[Dataset entries Boundary: Start]

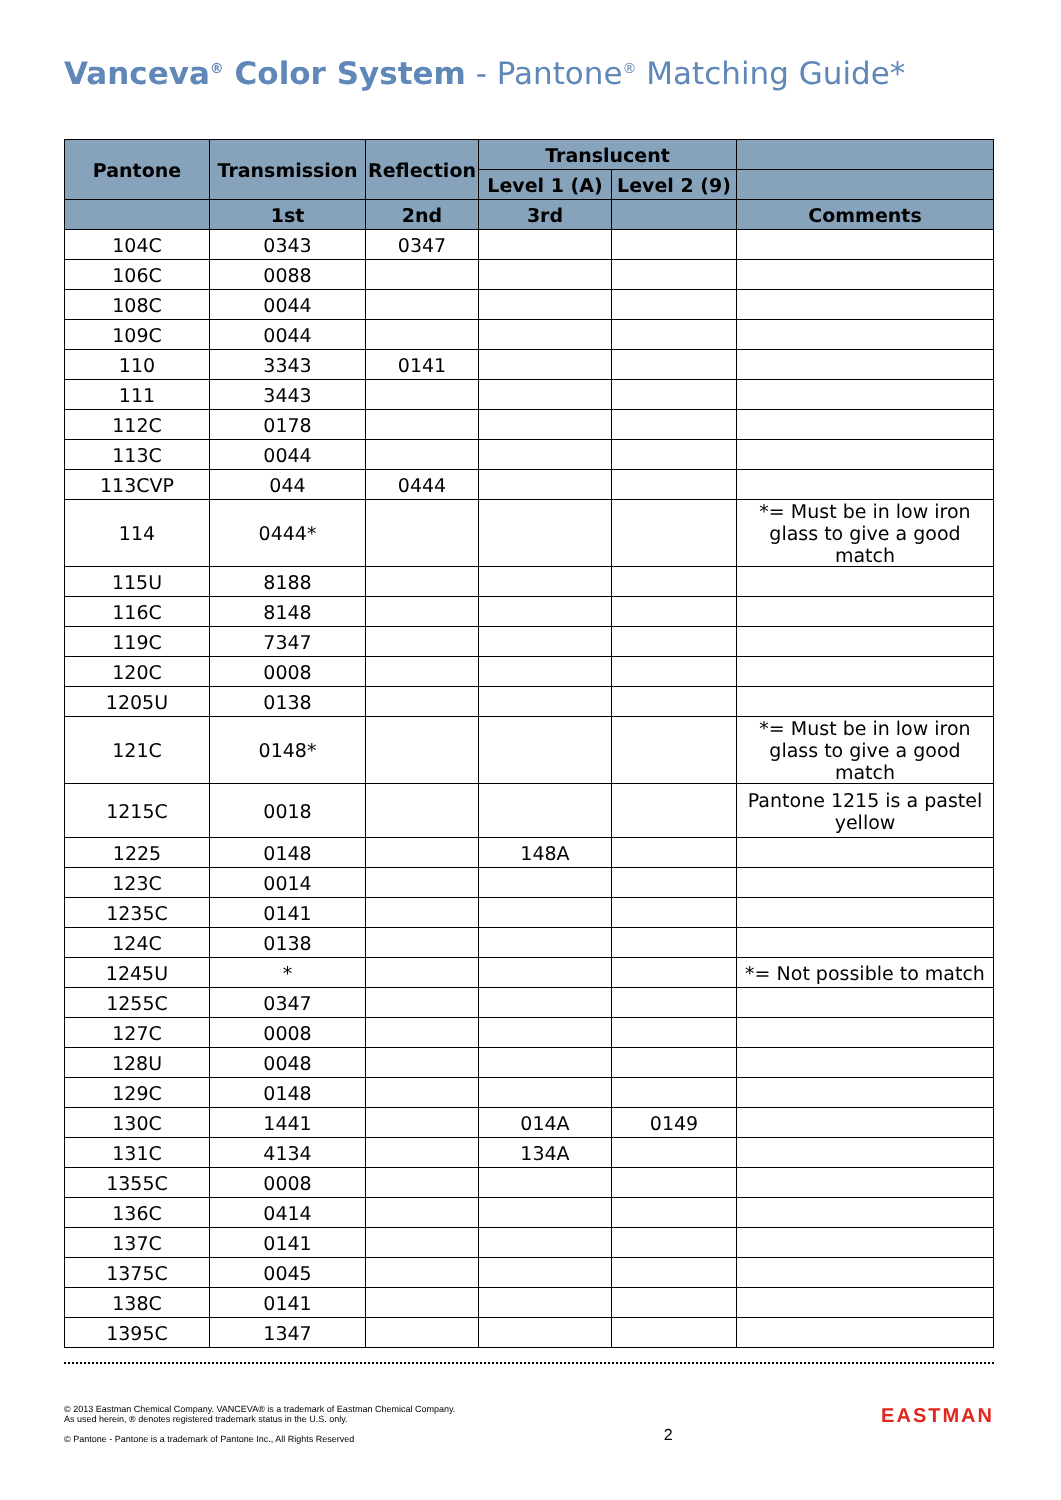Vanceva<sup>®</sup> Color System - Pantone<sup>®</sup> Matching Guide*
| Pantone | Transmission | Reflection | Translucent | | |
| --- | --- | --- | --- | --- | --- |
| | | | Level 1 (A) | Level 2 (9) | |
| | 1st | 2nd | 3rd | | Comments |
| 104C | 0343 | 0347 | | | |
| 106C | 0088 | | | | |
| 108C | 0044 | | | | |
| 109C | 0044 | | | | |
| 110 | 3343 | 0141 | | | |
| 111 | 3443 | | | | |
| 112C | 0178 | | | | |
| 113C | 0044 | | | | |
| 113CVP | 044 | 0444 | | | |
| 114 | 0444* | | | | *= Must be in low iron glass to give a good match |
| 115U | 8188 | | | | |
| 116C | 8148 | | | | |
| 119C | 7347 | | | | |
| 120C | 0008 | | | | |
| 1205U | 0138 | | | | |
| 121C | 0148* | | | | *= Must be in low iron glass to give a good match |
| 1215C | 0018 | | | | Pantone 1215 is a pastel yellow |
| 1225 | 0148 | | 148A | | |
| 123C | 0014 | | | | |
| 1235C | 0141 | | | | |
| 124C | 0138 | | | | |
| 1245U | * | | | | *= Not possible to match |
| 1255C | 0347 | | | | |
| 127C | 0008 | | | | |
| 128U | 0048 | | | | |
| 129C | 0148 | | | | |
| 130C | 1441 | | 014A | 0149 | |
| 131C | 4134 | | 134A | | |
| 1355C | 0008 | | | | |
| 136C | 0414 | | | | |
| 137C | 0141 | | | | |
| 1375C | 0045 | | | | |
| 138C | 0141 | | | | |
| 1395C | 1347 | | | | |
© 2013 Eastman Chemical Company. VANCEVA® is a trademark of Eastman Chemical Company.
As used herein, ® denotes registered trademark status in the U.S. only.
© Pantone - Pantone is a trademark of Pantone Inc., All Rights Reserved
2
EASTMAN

[Dataset entries Boundary: End]
[Dataset entries Boundary: Start]

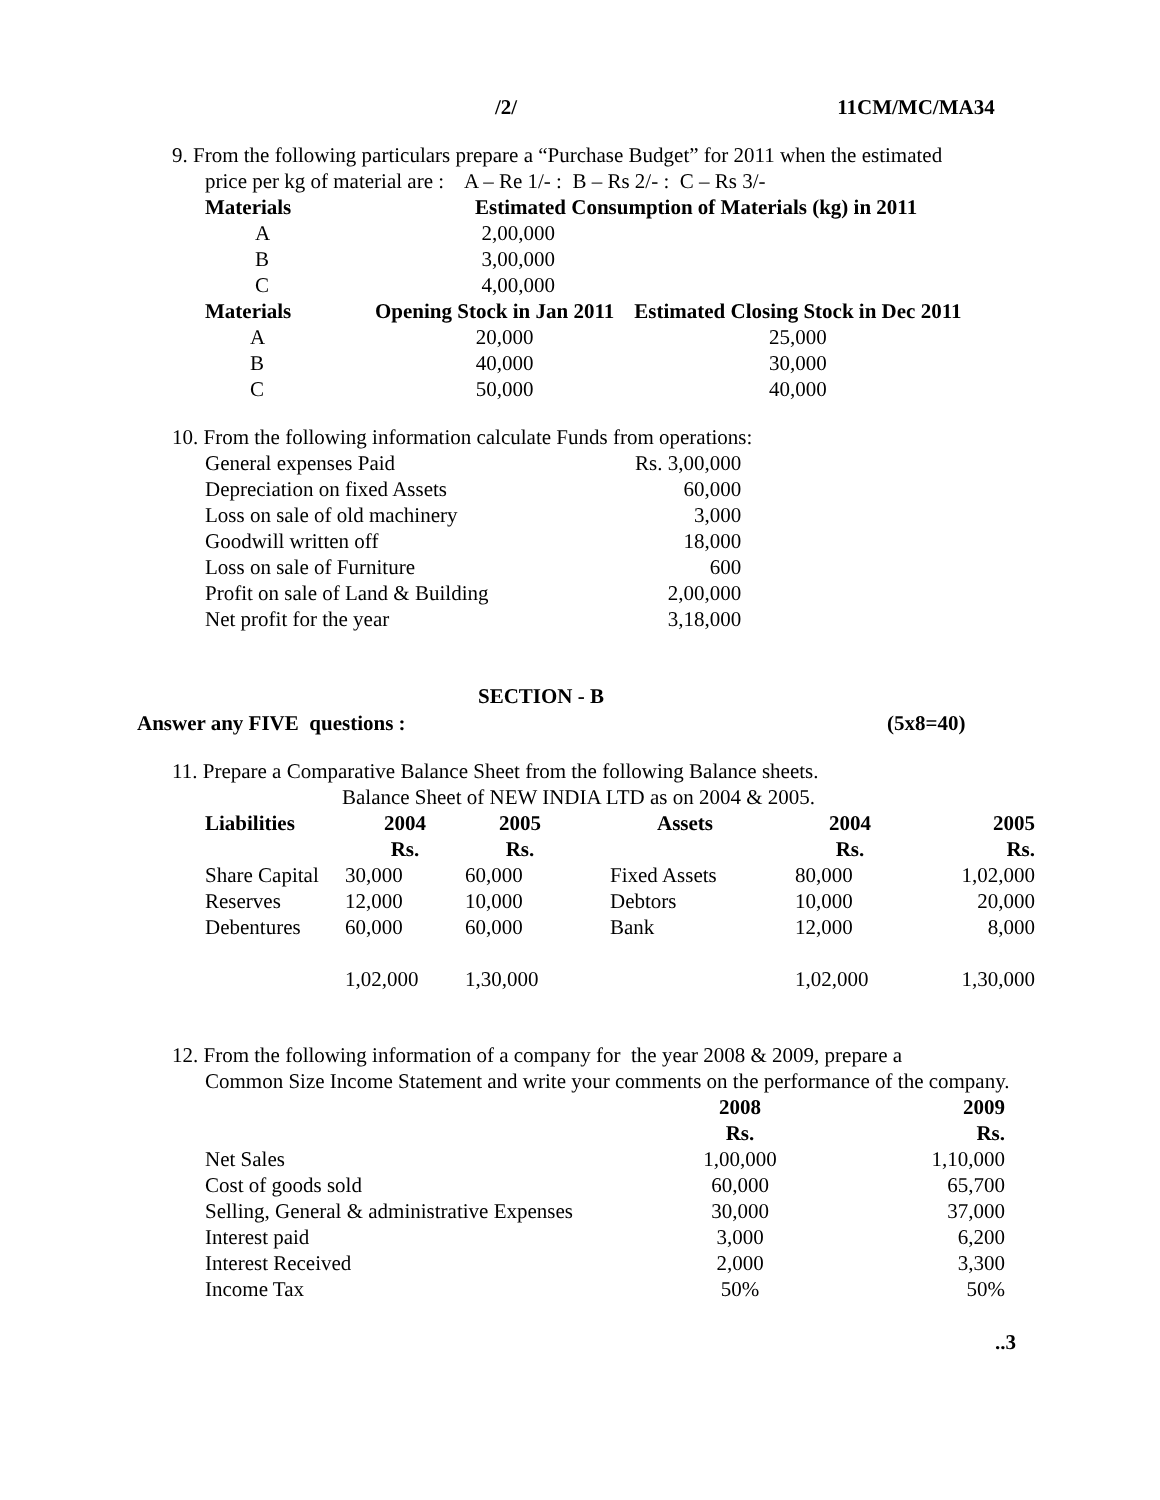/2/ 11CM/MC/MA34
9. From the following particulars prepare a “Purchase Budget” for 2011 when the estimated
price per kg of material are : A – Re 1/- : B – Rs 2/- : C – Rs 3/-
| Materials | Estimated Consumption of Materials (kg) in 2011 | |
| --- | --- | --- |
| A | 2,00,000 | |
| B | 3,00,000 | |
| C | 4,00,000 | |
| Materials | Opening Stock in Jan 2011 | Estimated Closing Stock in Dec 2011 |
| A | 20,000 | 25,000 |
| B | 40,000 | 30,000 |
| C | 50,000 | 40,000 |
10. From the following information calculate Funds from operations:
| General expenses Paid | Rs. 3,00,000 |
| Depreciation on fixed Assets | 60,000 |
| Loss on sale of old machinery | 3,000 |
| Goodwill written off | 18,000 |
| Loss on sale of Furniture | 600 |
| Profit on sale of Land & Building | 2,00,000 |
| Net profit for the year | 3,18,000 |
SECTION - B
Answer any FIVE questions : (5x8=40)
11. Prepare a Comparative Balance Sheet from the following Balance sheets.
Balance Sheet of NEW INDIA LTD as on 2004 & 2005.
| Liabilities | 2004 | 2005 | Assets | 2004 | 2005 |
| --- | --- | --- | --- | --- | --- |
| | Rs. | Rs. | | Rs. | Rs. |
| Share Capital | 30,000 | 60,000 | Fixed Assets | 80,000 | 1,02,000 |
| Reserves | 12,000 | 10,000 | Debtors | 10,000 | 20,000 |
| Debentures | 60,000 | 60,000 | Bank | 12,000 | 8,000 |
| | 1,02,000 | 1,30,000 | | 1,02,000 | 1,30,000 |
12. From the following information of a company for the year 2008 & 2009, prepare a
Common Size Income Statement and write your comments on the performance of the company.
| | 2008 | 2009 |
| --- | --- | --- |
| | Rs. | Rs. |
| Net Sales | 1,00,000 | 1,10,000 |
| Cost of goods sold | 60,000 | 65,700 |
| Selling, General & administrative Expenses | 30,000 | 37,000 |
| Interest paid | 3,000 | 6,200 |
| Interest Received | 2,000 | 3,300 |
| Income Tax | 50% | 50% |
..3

[Dataset entries Boundary: End]

§ **Instructions to follow**
All that is wanted is a faithful reproduction of the line above with "4,00,000 | |", the line with "Rs. | | Rs. | Rs. |", and every line in between.

§ **Output below**
| C | 4,00,000 | |
| Materials | Opening Stock in Jan 2011 | Estimated Closing Stock in Dec 2011 |
| A | 20,000 | 25,000 |
| B | 40,000 | 30,000 |
| C | 50,000 | 40,000 |
10. From the following information calculate Funds from operations:
| General expenses Paid | Rs. 3,00,000 |
| Depreciation on fixed Assets | 60,000 |
| Loss on sale of old machinery | 3,000 |
| Goodwill written off | 18,000 |
| Loss on sale of Furniture | 600 |
| Profit on sale of Land & Building | 2,00,000 |
| Net profit for the year | 3,18,000 |
SECTION - B
Answer any FIVE questions : (5x8=40)
11. Prepare a Comparative Balance Sheet from the following Balance sheets.
Balance Sheet of NEW INDIA LTD as on 2004 & 2005.
| Liabilities | 2004 | 2005 | Assets | 2004 | 2005 |
| --- | --- | --- | --- | --- | --- |
| | Rs. | Rs. | | Rs. | Rs. |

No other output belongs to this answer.